Study material:
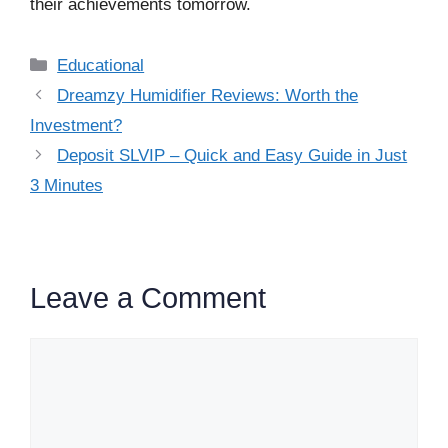
their achievements tomorrow.
Categories
Educational
Dreamzy Humidifier Reviews: Worth the
Investment?
Deposit SLVIP – Quick and Easy Guide in Just
3 Minutes
Leave a Comment
Comment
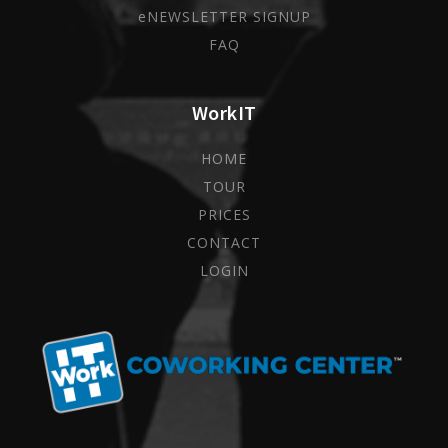
eNEWSLETTER SIGNUP
FAQ
WorkIT
HOME
TOUR
PRICES
CONTACT
LOGIN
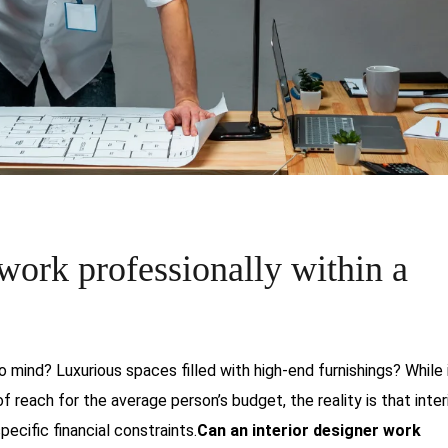
 work professionally within a
 mind? Luxurious spaces filled with high-end furnishings? While i
reach for the average person’s budget, the reality is that inter
cific financial constraints.
Can an interior designer work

What to do: Leave out the images and copy all remaining data word for word.

Reply to the exercise:
their achievements tomorrow.
Categories
Educational
Dreamzy Humidifier Reviews: Worth the
Investment?
Deposit SLVIP – Quick and Easy Guide in Just
3 Minutes
Leave a Comment
Comment
eNEWSLETTER SIGNUP
FAQ
WorkIT
HOME
TOUR
PRICES
CONTACT
LOGIN
 work professionally within a
 mind? Luxurious spaces filled with high-end furnishings? While i
reach for the average person’s budget, the reality is that inter
cific financial constraints.
Can an interior designer work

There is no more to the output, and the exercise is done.